This can be based on key milestones –gamifying a campaign. For example, a segment of customers might be encouraged to achieve five user actions in a month: spending at least $100 on their debit card; converting to e-billing; updating their app profile; referring a friend; and then inviting two friends to make a purchase. In the new age of engagement, such user actions are chained to a single campaign and customers are rewarded for achieving each milestone. Gamifying the experience and instantly gratifying customers allows firms to move beyond traditional ‘spray and pray’ marketing engagement tactics and static engagements like sending an email or SMS.
Rise and rise
Super apps have already transformed lifestyle services for millions of consumers across Asia, yet their potential is far from exhausted. In many markets, traditional businesses – such as banks, telcos and airlines – are now rushing to catch up with the digital challengers. Some have significant advantages: banks, for example, typically have a large customer base with high brand loyalty, and they own extensive data. That could help banks thrive in providing new fintech services. But enterprises that do not use their customer data, and are too complacent to innovate outside of their core, are likely to be quickly squeezed out as markets mature.

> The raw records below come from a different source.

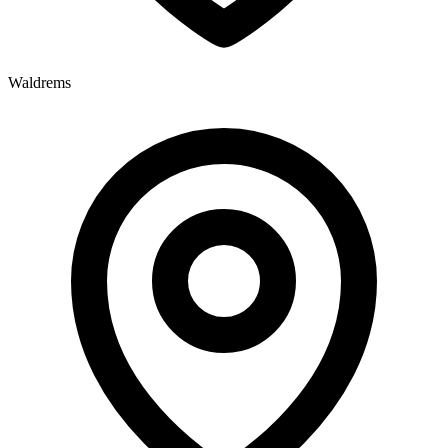
Waldrems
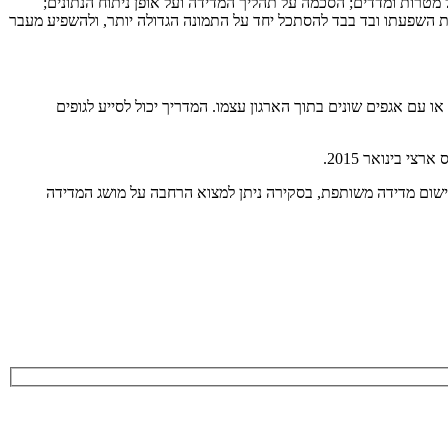
טרות ומדדים; הסכמה על תהליך המדידה ועל אופן ניתוח הנתונים;
השפעתו ובד בבד להסתכל יחד על התמונה הגדולה יותר, ולהשפיע מעבר
ם אגפים שונים בתוך הארגון עצמו. המדריך יכול לסייע לגופים
 בינואר 2015.
שום מדידה משותפת, בסקירה ניתן למצוא הרחבה על מושג המדידה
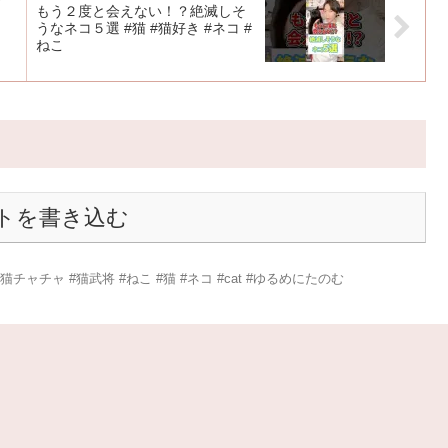
もう２度と会えない！？絶滅しそ
うなネコ５選 #猫 #猫好き #ネコ #
ねこ
トを書き込む
ャチャ #猫武将 #ねこ #猫 #ネコ #cat #ゆるめにたのむ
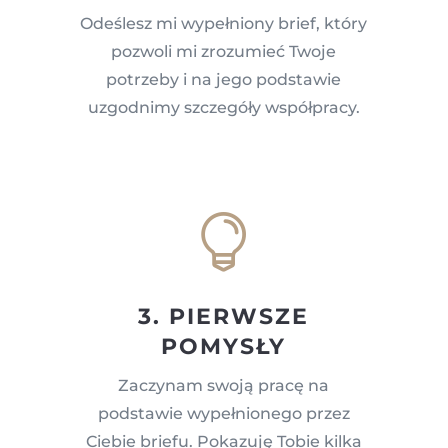
Odeślesz mi wypełniony brief, który
pozwoli mi zrozumieć Twoje
potrzeby i na jego podstawie
uzgodnimy szczegóły współpracy.

3. PIERWSZE
POMYSŁY
Zaczynam swoją pracę na
podstawie wypełnionego przez
Ciebie briefu. Pokazuję Tobie kilka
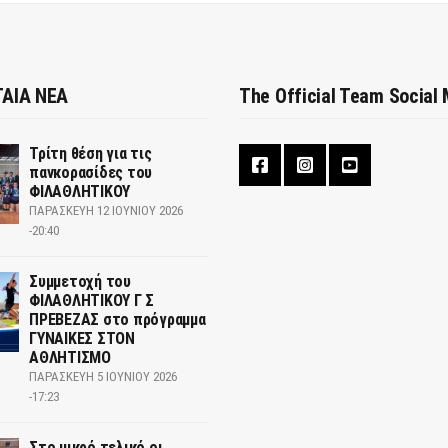
ΑΙΑ ΝΕΑ
The Official Team Social
Τρίτη θέση για τις
πανκορασίδες του
ΦΙΛΑΘΛΗΤΙΚΟΥ
ΠΑΡΑΣΚΕΥΉ 12 ΙΟΥΝΊΟΥ 2026
-20:40
Συμμετοχή του
ΦΙΛΑΘΛΗΤΙΚΟΥ Γ Σ
ΠΡΕΒΕΖΑΣ στο πρόγραμμα
ΓΥΝΑΙΚΕΣ ΣΤΟΝ
ΑΘΛΗΤΙΣΜΟ
ΠΑΡΑΣΚΕΥΉ 5 ΙΟΥΝΊΟΥ 2026
-17:23
Στο μικρό τελικό οι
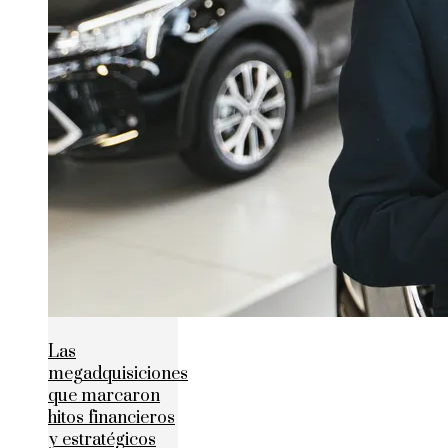
Las
megadquisiciones
que marcaron
hitos financieros
y estratégicos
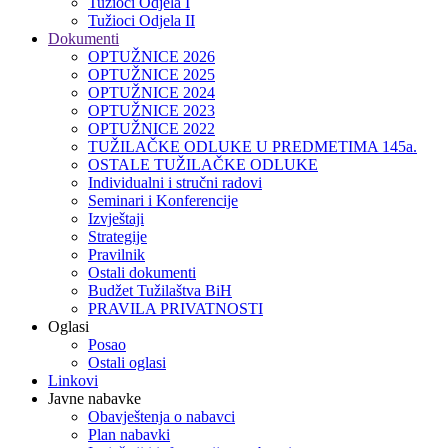
Tužioci Odjela I
Tužioci Odjela II
Dokumenti
OPTUŽNICE 2026
OPTUŽNICE 2025
OPTUŽNICE 2024
OPTUŽNICE 2023
OPTUŽNICE 2022
TUŽILAČKE ODLUKE U PREDMETIMA 145a.
OSTALE TUŽILAČKE ODLUKE
Individualni i stručni radovi
Seminari i Konferencije
Izvještaji
Strategije
Pravilnik
Ostali dokumenti
Budžet Tužilaštva BiH
PRAVILA PRIVATNOSTI
Oglasi
Posao
Ostali oglasi
Linkovi
Javne nabavke
Obavještenja o nabavci
Plan nabavki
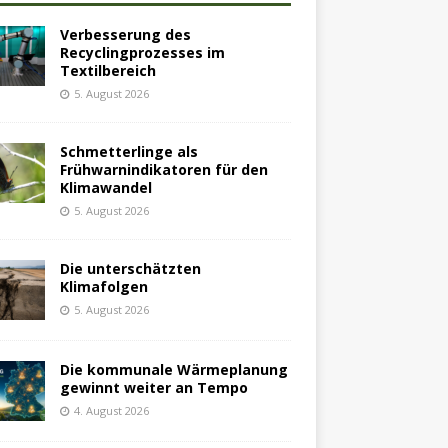
Verbesserung des
Recyclingprozesses im
Textilbereich
5. August 2026
Schmetterlinge als
Frühwarnindikatoren für den
Klimawandel
5. August 2026
Die unterschätzten
Klimafolgen
5. August 2026
Die kommunale Wärmeplanung
gewinnt weiter an Tempo
4. August 2026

There is also still huge growth potential in some key markets. While super apps are common in China and across Southeast Asia, India is only just catching up: Indian telcos like Reliance Jio are now partnering to create super apps, while Tata is also racing to develop its own. There will be opportunities for partnership and collaboration, including with businesses from outside the region: a ‘China vs everywhere else’ competitive dynamic continues to shape markets.
Asia’s super apps have become some of the most successful companies and brands in the region. Traditional enterprises and conglomerates are now racing to achieve similar status. In the next few years, convergence and strategic joint ventures will increase. Traditional enterprises will join forces with digital natives and fintechs, making super apps a stronger and more dominant play. The rise of super apps means that consumers are driving corporate strategy like never before.
There are some risks: at present, super apps are burning through lots of cash, and their unicorn status, with Icarus-like billion-dollar valuations, remain to be validated by the capital markets. In some markets, super apps might even join the league of systemic organizations: too big to bail, too big to fail. Yet the prediction is that these super apps will move closer to the adtech and e-commerce market, allowing them to compete for market share. This digital warfare will benefit customers, providing them with even more options, and corporate strategy will continue to react to the rapidly changing mobile-first landscape. The lifestyle super app is here to stay.